MISTERI FRA I RESTI DEL FORTE D'EZZELINO

Nel 1237 Ezzelino Da Romano conquista Padova e inizia i lavori per la costruzione del castello con le due torri e le tetre prigioni, le cosiddette Zilie, considerate strumento di sterminio, in realtà una leggenda scritta dai vincitori, provetti anche allora nel manovrare la macchina del fango.

Sulla grande spianata all’interno del castello carrarese, con al centro la garitta con la madonnina ingabbiata, ricordo degli anni in cui il Castello svolse la funzione di casa di pena, sono venute alla luce poderose rovine, mura spesse oltre tre metri, massicci parallelepipedi di trachite, profondi alloggiamenti per plinti o colonne di sostegno.

L’area del castello carrarese con le sue mura e i due accessi, quello ampio dalla piazza e quello dalla porta d’acqua, protetta da ponte levatoio dal Tronco Maestro, è una grande miniera archeologica, un deposito multistrati d’arte e di storia.

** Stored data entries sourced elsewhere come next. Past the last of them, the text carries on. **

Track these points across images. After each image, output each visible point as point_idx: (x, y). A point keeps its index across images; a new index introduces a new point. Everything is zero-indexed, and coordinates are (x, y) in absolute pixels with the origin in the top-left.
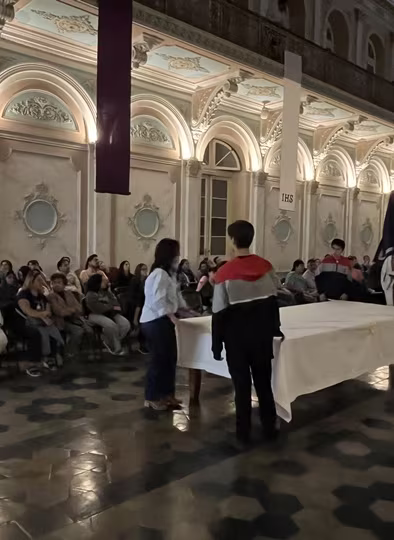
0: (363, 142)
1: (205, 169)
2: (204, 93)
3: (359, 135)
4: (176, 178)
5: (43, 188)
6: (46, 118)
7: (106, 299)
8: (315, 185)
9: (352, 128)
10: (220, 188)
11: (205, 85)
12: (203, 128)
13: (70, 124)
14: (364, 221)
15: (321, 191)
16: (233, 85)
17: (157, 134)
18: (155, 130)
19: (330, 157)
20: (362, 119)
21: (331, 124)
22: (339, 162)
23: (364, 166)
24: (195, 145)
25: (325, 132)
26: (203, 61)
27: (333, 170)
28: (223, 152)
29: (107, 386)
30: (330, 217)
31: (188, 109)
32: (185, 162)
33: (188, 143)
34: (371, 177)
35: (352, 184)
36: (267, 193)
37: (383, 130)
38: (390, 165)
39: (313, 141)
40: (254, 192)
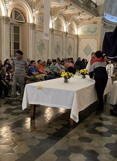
0: (69, 14)
1: (11, 21)
3: (68, 12)
9: (67, 9)
12: (11, 3)
15: (55, 33)
19: (58, 19)
22: (61, 22)
23: (69, 24)
25: (57, 9)
30: (58, 43)
34: (71, 28)
35: (65, 30)
36: (36, 33)
37: (77, 10)
38: (77, 24)
39: (53, 13)
40: (31, 32)
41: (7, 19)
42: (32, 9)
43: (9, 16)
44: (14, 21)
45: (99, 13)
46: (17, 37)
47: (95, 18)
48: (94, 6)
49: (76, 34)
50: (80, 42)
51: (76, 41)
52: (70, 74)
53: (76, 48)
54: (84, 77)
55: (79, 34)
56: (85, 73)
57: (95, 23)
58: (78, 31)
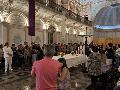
1: (49, 31)
2: (48, 17)
3: (76, 25)
4: (43, 33)
5: (18, 34)
6: (18, 21)
8: (68, 34)
9: (74, 24)
10: (51, 34)
11: (48, 16)
12: (48, 24)
13: (23, 23)
14: (77, 40)
15: (70, 35)
16: (53, 16)
17: (40, 25)
18: (39, 24)
20: (76, 22)
21: (71, 23)
23: (77, 30)
25: (70, 25)
26: (48, 12)
27: (72, 31)
28: (52, 28)
30: (71, 39)
31: (45, 20)
33: (45, 26)
34: (78, 32)
35: (75, 34)
36: (60, 35)
37: (80, 24)
38: (81, 30)
39: (68, 26)
40: (58, 35)
43: (48, 29)
45: (92, 25)
46: (51, 38)
48: (88, 22)
50: (83, 39)
51: (81, 38)
57: (90, 29)
58: (82, 34)
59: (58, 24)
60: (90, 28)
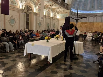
0: (54, 8)
1: (25, 11)
4: (18, 12)
7: (6, 38)
8: (46, 16)
9: (52, 6)
12: (24, 2)
14: (54, 23)
15: (47, 17)
19: (48, 11)
20: (54, 4)
21: (49, 4)
23: (54, 13)
24: (23, 6)
25: (48, 6)
27: (49, 13)
28: (28, 8)
29: (9, 58)
30: (48, 22)
32: (20, 9)
33: (21, 5)
34: (55, 15)
35: (52, 16)
36: (37, 17)
37: (58, 7)
38: (58, 13)
39: (45, 7)
40: (35, 16)
41: (22, 10)
42: (35, 5)
43: (24, 8)
44: (26, 11)
45: (69, 8)
46: (27, 19)
47: (67, 10)
48: (66, 5)
49: (57, 18)
50: (59, 22)
51: (57, 21)
52: (49, 38)
53: (57, 25)
54: (58, 39)
55: (59, 18)
56: (58, 37)
57: (66, 13)
58: (58, 17)
59: (35, 4)
60: (67, 11)
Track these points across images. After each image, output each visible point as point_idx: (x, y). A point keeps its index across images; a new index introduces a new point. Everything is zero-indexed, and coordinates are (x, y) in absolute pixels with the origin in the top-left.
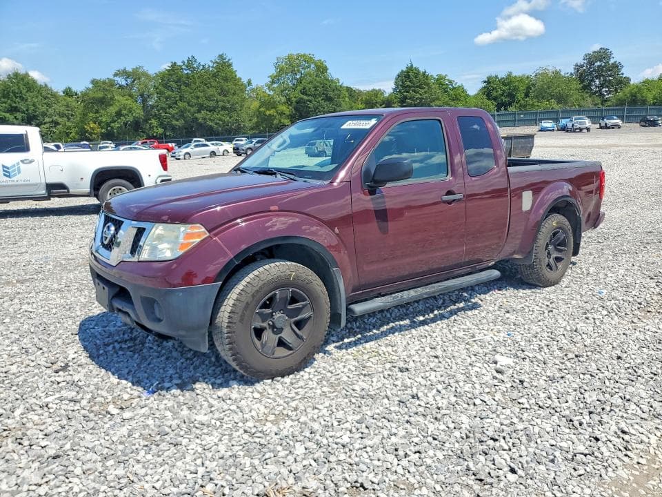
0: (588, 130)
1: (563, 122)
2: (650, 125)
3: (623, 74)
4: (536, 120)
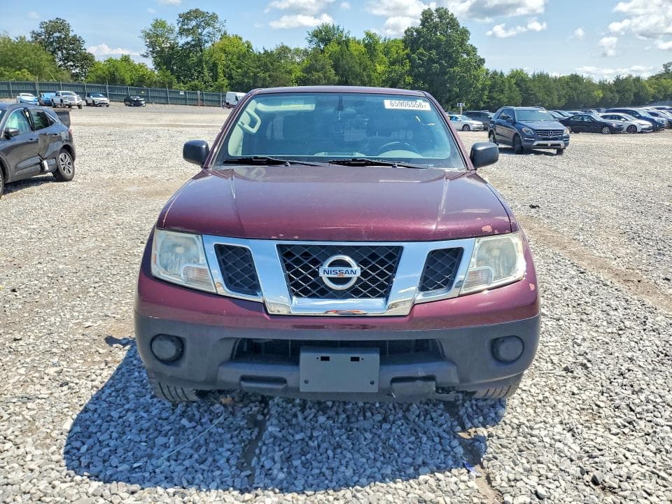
0: (80, 106)
1: (47, 96)
2: (135, 105)
3: (85, 49)
4: (9, 91)
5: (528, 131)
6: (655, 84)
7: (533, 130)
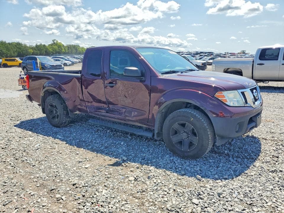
5: (47, 66)
6: (51, 47)
7: (50, 65)
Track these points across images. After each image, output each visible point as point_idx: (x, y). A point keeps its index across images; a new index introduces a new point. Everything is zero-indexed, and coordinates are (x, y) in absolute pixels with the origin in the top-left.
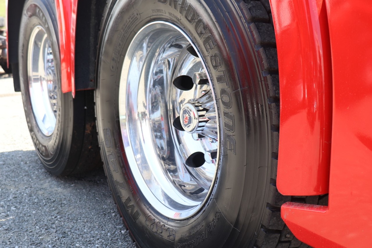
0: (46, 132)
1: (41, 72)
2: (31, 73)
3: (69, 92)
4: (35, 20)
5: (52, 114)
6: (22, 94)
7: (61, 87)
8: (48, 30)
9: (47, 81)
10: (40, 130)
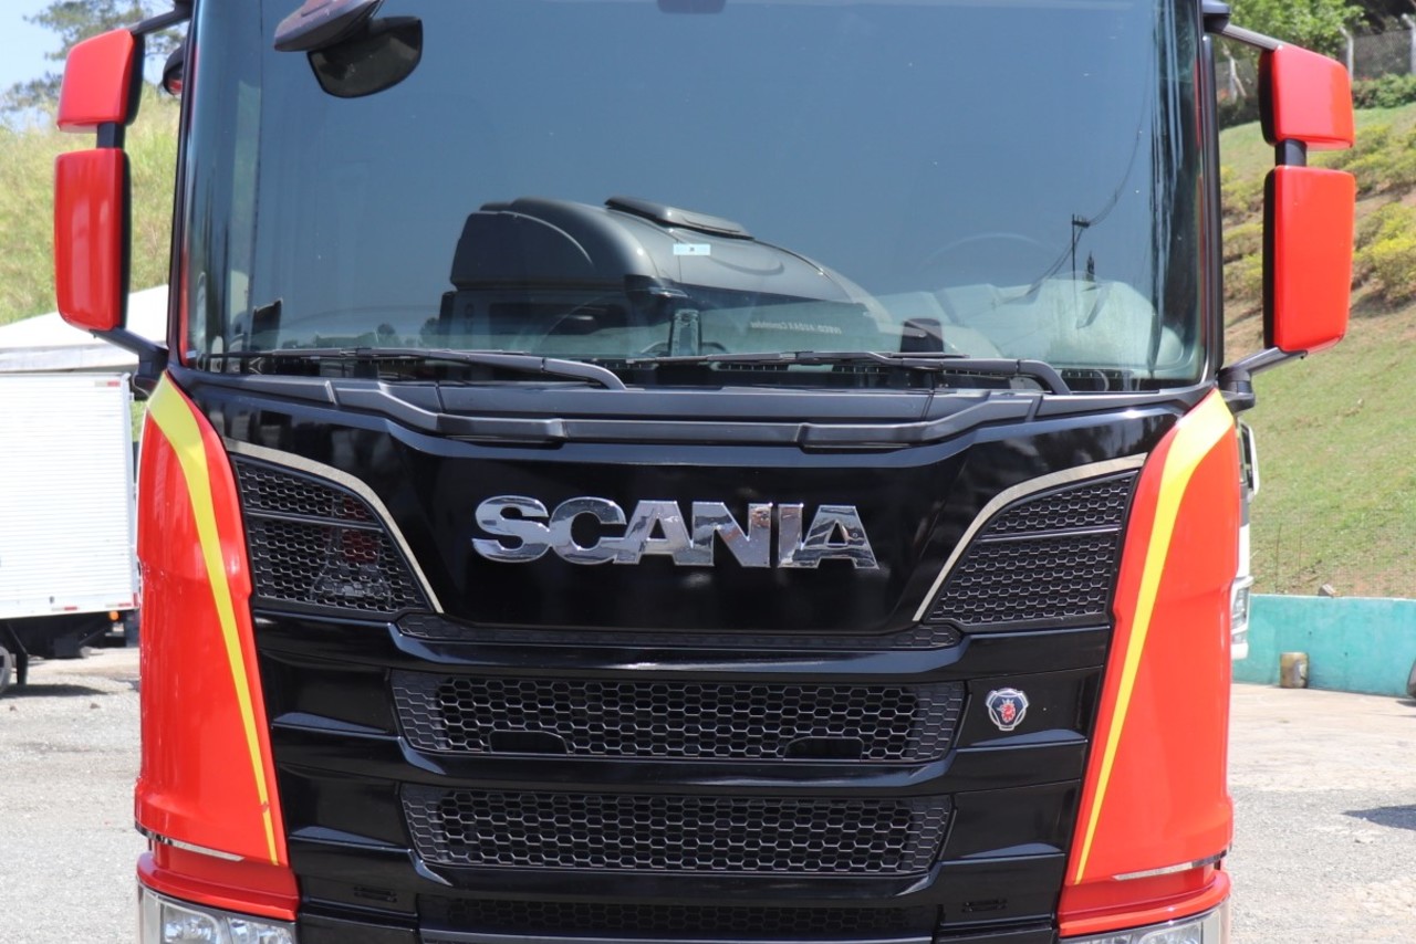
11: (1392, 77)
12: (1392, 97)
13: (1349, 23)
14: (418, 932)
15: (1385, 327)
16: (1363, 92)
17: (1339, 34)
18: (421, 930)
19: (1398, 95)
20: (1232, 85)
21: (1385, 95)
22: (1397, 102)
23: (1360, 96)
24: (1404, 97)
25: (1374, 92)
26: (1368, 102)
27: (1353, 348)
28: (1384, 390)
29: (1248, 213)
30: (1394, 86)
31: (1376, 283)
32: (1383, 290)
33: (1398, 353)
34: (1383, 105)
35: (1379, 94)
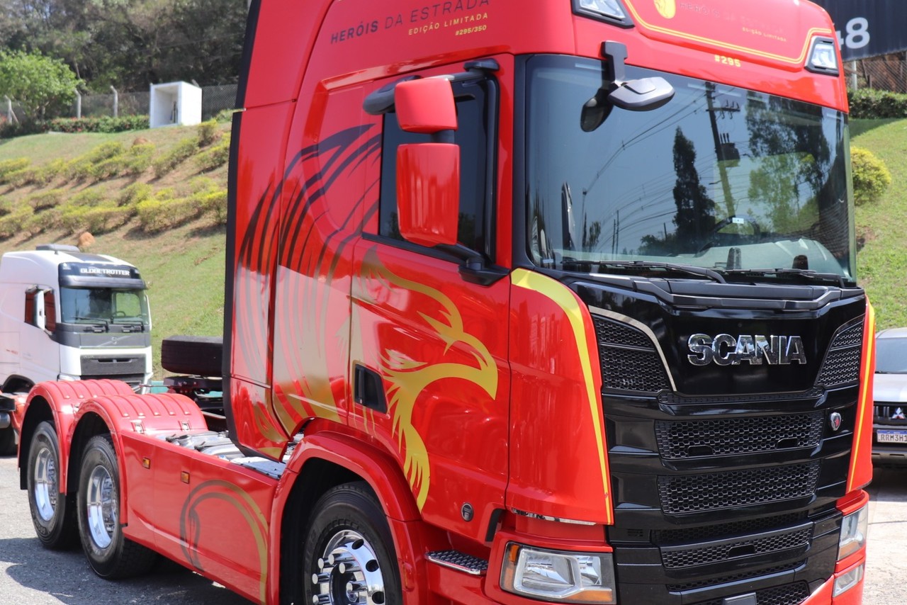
0: (45, 518)
1: (44, 477)
2: (36, 478)
3: (63, 493)
4: (43, 444)
5: (50, 507)
6: (29, 492)
7: (59, 489)
8: (51, 449)
9: (48, 484)
10: (41, 518)
11: (107, 117)
12: (108, 128)
13: (79, 87)
14: (660, 549)
15: (150, 245)
16: (91, 124)
17: (73, 93)
18: (661, 548)
19: (112, 127)
20: (9, 115)
21: (104, 126)
22: (111, 131)
23: (90, 126)
24: (115, 128)
25: (97, 124)
26: (94, 129)
27: (135, 255)
28: (161, 277)
29: (46, 183)
30: (108, 122)
31: (136, 223)
32: (142, 225)
33: (162, 258)
34: (103, 130)
35: (100, 125)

Alla base della Torlonga che sboccia in un vistoso barbacane è stato rinvenuto un muro romano. Questa è una delle parti più antiche della città, alla confluenza tra due corsi d’acqua: vi si trovano resti dell’età del bronzo.

Con Francesco il Vecchio da Carrara il castello diventa centro di cultura e corte principesca, è collegato alla Reggia Carrarese dal traghetto, passaggio sopraelevato abbastanza largo da far passare uomini a cavallo. Sono stati trovati affreschi del Guariento, fasce ornamentali con motivi floreali, medaglioni, piccoli deliziosi ritratti, stemmi araldici come lo struzzo, simbolo di Luigi re d’Ungheria, grande alleato dei signori di Padova contro Venezia. Questi tesori sono stati protetti dal terreno e dagli scialbi e sono riemersi nel corso dei restauri.

Il nuovo castello fu costruito su progetto dell’architetto Nicolò della Bellanda. Imponente, cinque piani, l’edificio che chiude il cortile a sud. Nel 1777 Domenico Cerato attrezza la Torlonga ad osservatorio astronomico: la Specola. Sbiadiscono i rombi bianchi e rossi che la trapuntavano. Nel 1806 l’architetto Danieletti, allievo del Cerato, riceve l’incarico di trasformare il Castello in carcere. C’è un periodo vuoto, un buco nella storia del Castello. In periodi di carestia diventa rifugio di disperati, senzatetto, affamati, che dormono per terra e muoiono di freddo.

Curiosità: è fatto divieto di far pascolare i maiali nel prato del Castello, questa misura di igiene urbana contrastava con la mancanza di fogne del carcere che costringeva il personale a trasportare le deiezioni dei detenuti in mastelli che venivano scaricati direttamente in canale.